策略梯度Policy Gradient
本文介绍策略梯度算法Policy Gradient在连续动作空间上的实例。
以OpenAI Gym上的LunarLanderContinuous-v2游戏环境为例。
原理与公式推导
略,先挖坑
代码
import argparse, math, os, sys
import numpy as np
import gym
from gym import wrappers
import torch
from torch.autograd import Variable
import torch.autograd as autograd
import torch.nn.utils as utils
import torch.nn as nn
import torch.nn.functional as F
import torch.optim as optim
parser = argparse.ArgumentParser(description='PyTorch REINFORCE example')
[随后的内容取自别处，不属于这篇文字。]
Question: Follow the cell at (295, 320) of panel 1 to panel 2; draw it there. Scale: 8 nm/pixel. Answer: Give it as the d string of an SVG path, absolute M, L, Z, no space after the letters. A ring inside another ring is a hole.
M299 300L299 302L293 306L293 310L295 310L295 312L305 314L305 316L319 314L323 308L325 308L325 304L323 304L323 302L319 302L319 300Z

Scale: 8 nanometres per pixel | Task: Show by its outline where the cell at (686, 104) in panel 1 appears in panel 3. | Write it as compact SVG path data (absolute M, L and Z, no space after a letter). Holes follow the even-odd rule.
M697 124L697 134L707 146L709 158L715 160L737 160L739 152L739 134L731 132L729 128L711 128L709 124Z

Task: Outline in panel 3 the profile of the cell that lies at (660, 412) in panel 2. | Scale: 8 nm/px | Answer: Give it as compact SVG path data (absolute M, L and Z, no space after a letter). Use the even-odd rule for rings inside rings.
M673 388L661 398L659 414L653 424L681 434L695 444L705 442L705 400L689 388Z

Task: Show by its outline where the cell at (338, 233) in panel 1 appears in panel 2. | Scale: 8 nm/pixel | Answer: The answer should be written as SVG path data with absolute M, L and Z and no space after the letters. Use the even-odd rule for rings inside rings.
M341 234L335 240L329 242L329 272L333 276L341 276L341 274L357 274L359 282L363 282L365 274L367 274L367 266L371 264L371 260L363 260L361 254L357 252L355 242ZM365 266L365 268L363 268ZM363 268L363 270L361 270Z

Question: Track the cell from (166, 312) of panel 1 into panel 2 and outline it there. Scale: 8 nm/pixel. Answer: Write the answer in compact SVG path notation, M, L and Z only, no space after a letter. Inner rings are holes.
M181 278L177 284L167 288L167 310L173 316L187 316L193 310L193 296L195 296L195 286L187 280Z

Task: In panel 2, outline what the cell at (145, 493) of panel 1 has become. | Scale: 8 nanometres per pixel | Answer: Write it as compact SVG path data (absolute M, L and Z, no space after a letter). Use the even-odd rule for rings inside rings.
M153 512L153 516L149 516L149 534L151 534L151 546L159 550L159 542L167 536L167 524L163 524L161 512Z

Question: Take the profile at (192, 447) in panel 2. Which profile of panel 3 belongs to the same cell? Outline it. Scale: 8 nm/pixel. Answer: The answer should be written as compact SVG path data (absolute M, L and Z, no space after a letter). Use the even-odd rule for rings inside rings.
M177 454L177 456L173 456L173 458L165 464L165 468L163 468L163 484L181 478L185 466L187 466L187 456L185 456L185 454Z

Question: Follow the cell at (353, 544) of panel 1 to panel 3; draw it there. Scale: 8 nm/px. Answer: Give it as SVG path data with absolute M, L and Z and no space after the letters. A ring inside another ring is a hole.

parser.add_argument('--env_name', type=str, default='CartPole-v0')
parser.add_argument('--gamma', type=float, default=0.99, metavar='G',
help='discount factor for reward (default: 0.99)')
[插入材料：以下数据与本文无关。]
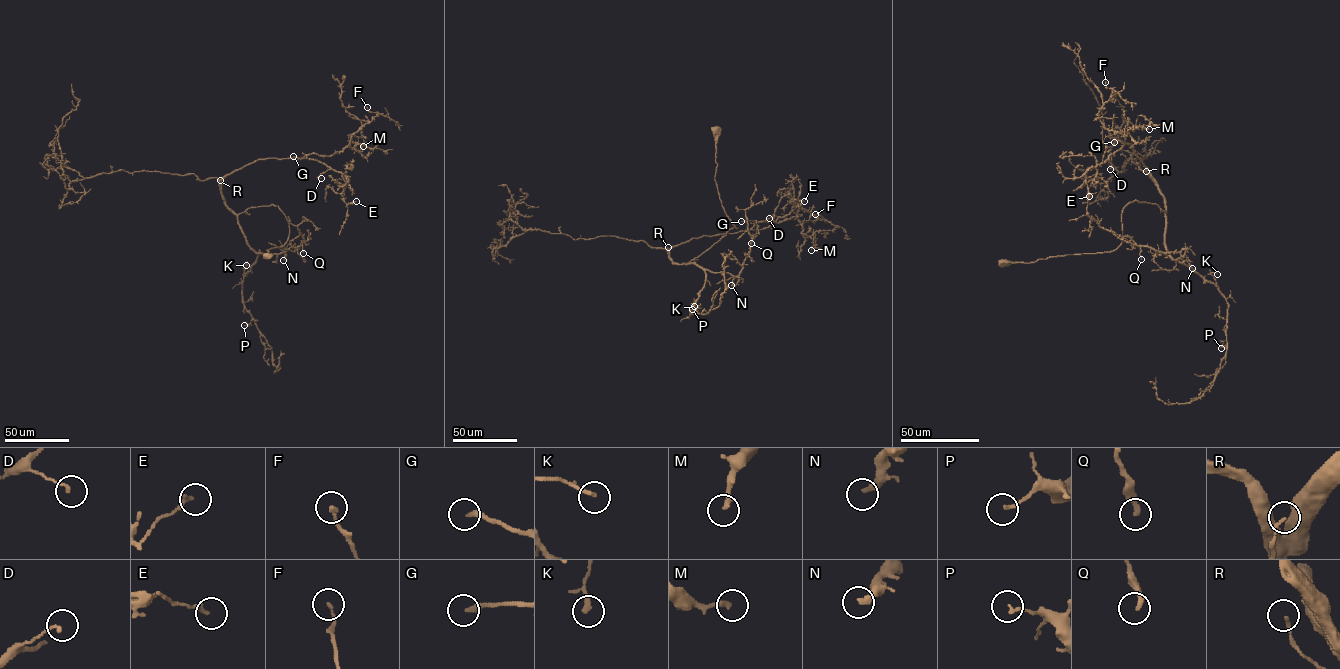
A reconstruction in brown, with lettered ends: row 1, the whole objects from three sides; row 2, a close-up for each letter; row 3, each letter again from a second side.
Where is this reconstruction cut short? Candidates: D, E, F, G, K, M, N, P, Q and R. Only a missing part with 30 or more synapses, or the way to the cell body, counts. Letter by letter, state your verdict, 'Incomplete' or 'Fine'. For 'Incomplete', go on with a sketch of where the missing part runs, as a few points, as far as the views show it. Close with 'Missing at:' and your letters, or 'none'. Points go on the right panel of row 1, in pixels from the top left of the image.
D: Fine
E: Fine
F: Fine
G: Fine
K: Fine
M: Incomplete. Course of what is missing: (1149, 129), (1166, 129)
N: Fine
P: Fine
Q: Fine
R: Fine
Missing at: M

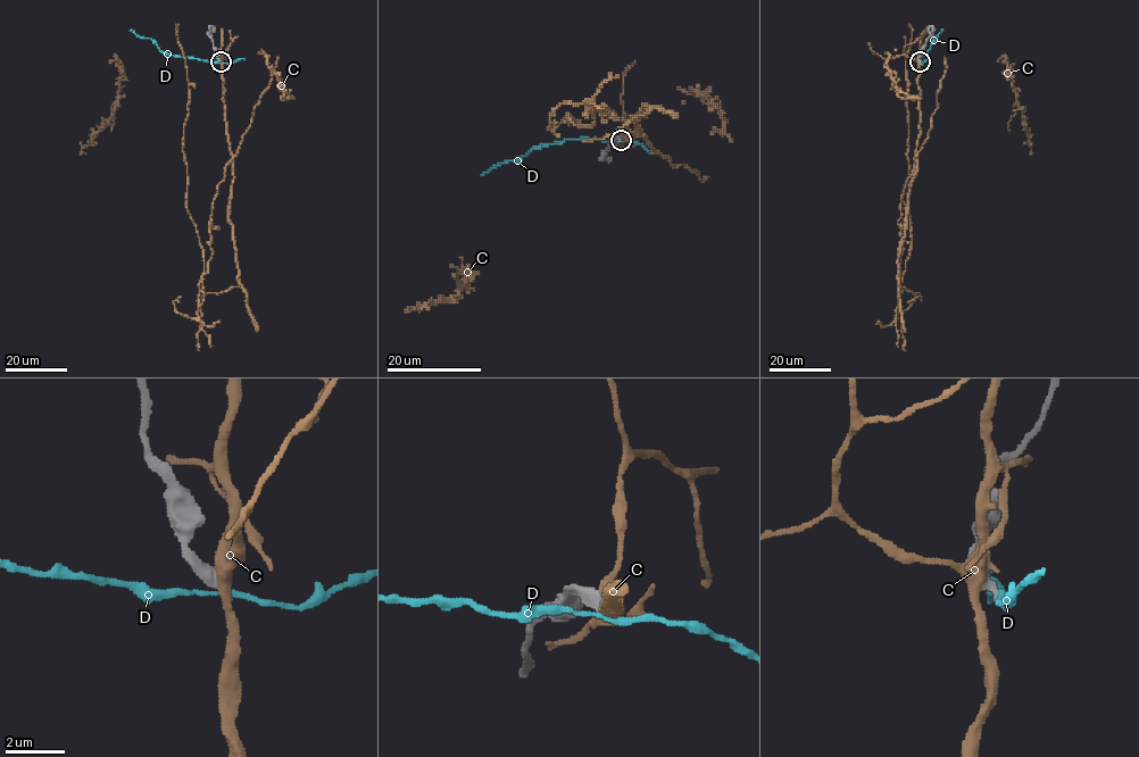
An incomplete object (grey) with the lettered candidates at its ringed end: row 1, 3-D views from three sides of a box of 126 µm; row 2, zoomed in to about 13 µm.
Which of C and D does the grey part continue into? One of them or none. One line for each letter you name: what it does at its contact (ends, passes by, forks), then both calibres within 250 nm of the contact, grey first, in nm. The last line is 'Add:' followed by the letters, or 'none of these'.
Add: none of these

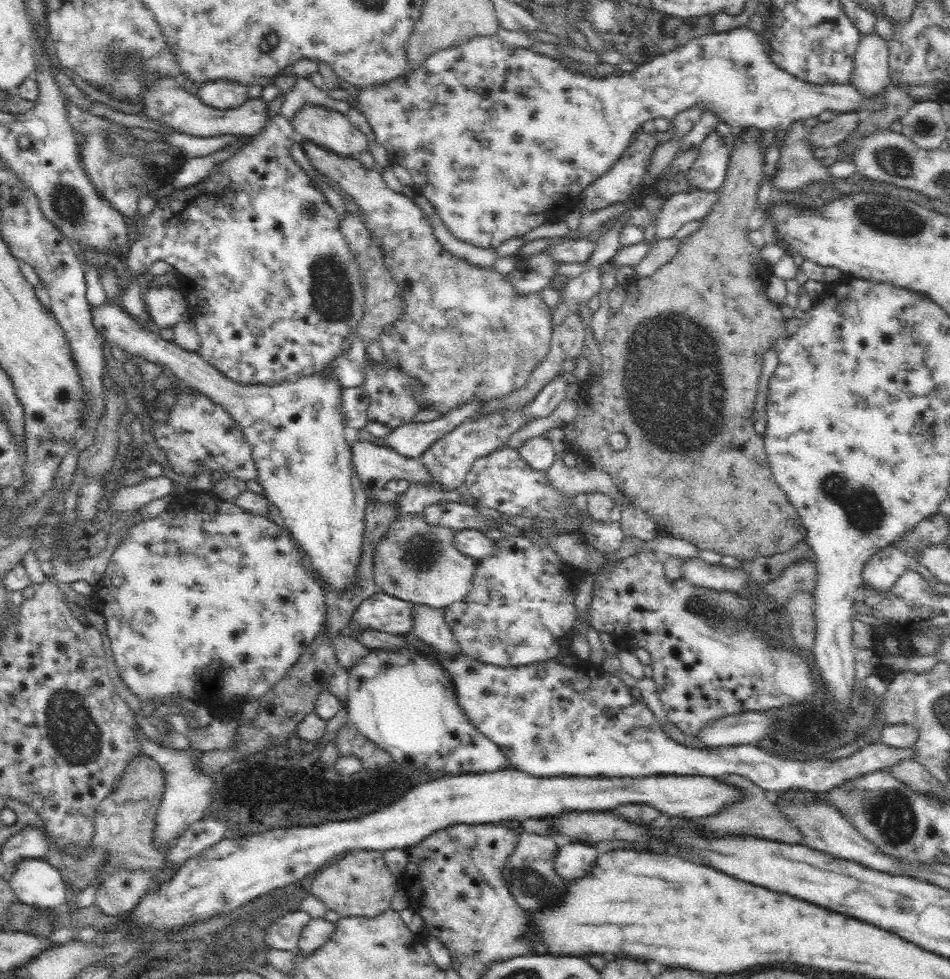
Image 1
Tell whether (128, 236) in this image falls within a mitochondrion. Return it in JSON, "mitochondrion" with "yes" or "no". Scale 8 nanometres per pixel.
{"mitochondrion":"no"}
parser.add_argument('--exploration_end', type=int, default=100, metavar='N', #
help='number of episodes with noise (default: 100)')
parser.add_argument('--seed', type=int, default=123, metavar='N', # 随机数种子
help='random seed (default: 123)')
parser.add_argument('--num_steps', type=int, default=1000, metavar='N', # 一个episode最长持续帧数
help='max episode length (default: 1000)')
parser.add_argument('--num_episodes', type=int, default=2000, metavar='N', # 训练episode数量
help='number of episodes (default: 2000)')
parser.add_argument('--hidden_size',